The frequency of gene sequences annotated as methyltransferases varied from strain to strain, B. cepacia AMMD, B. cenocepacia H111, B. cenocepacia J2315, and B. contaminans LMG23361 were strains with fewer available methyltransferase sequences. The Bsem_02858 homologous genes from the selected n-TASE containing strains were included in this comparison [Aquamicrobium sp. SK-2 (Ga0098313_1081194); B. contaminans LMG23361 (WR31_RS18355) and B. cenocepacia DWS37Ee-2 (DM40_RS21925)]. The 70 collected putative methyltransferase gene sequences were encoded in chromosomes. Genes encoded in plasmids were not taken into account for this comparison.

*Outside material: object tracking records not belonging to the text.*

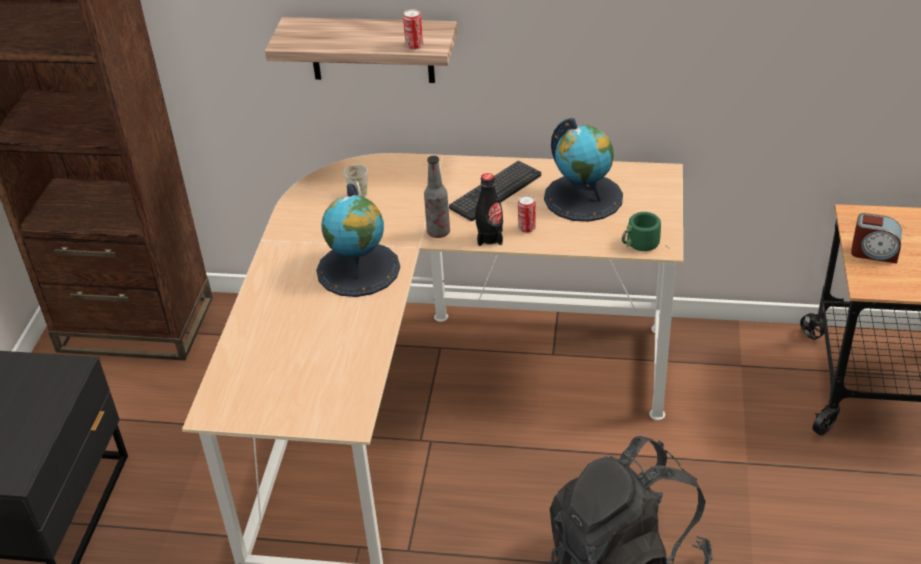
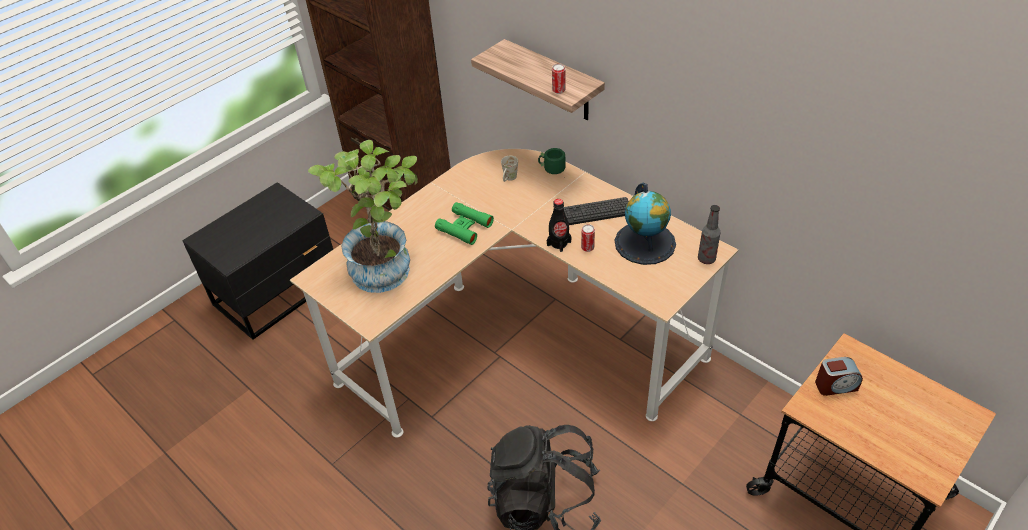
camera: 35 degrees right, 5 degrees up
(301, 352) = (386, 265): none -> potted plant
(358, 269) = (464, 227): globe -> green binoculars
(438, 232) = (532, 225): bottle -> bottle (706, 259)
(640, 245) = (649, 296): green mug -> green mug (552, 169)
(874, 253) = (835, 385): alarm clock -> alarm clock turned 60 degrees counterclockwise

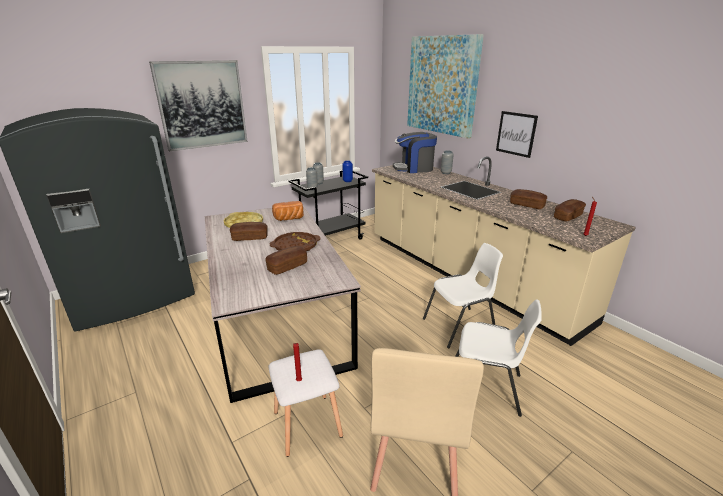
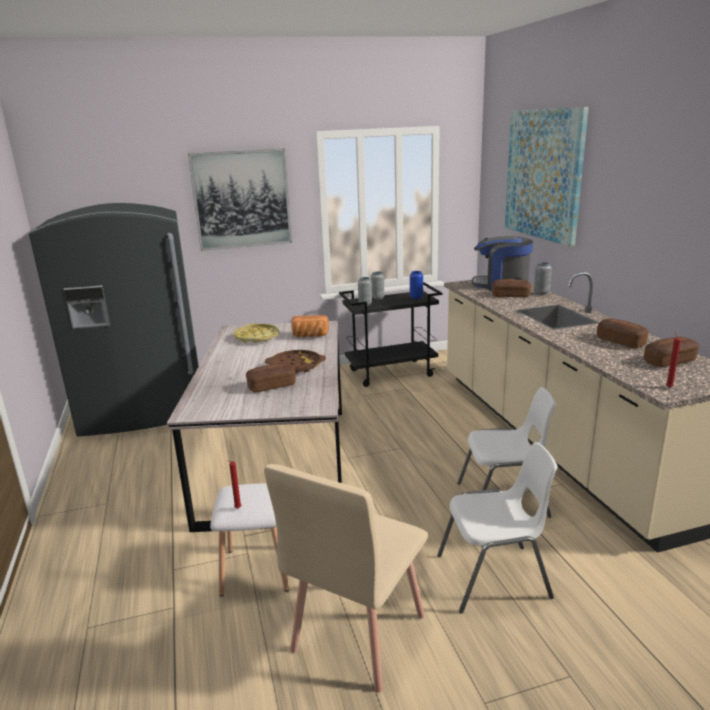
camera: 20 degrees right, 5 degrees down
(250, 237) = (253, 352): bread -> bread (510, 295)
(485, 387) = (495, 577): white chair -> white chair turned 45 degrees counterclockwise
(516, 134) = (625, 241): picture -> none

A methyltransferase maximum likelihood tree was constructed, and Bsem_02858 (TC3.4.2R3_MTF20) grouped with the methyltransferase sequence from B. cenocepacia DWS 37E-2 (DWS 37E-2_MTF49) (node M1 - Fig. 8). This consists of a sister group of node M3 composed of methyltransferases from Aquamicrobium sp. SK-2 (SK2_MTF69) and B. contaminans LMG23361 (LMG23361_58), which form the clade M2. Sequences were saved from the IMG website, and the locus tag used in this website were not always the same as those used in the “Burkholderia Genome DB” (https://www.burkholderia.com/). The methyltransferase genes that clustered (node M3) with the Bsem_02858 sequence (TC3.4.2R3_MTF20) were homologous in the respective genomes of Aquamicrobium sp. SK-2 (Ga0098313_1081194), B. contaminans LMG23361 (WR31_RS18355), and B. cenocepacia DWS37Ee-2 (DM40_RS21925). None of the 19 compared methyltransferases selected from TC3.4.2R3 grouped with the Bsem_02858 sequence. It is clear that Bsem_02858 shares no common ancestor with any other compared methyltransferase genes, even those that were classified as its homologous gene. There are no methyltransferases in the TC3.4.2R3 genome homologous to the Bsem_02858 methyltransferase gene (Fig. 8). All other methyltransferase sequences from TC3.4.2R3 clustered in two groups (the respective nodes are marked with red circles in figure 8). Neither transferase enzyme from the n-TASE cluster showed any similarity nor shared evolutionary background with any other enzymes in the genome of TC3.4.2R3.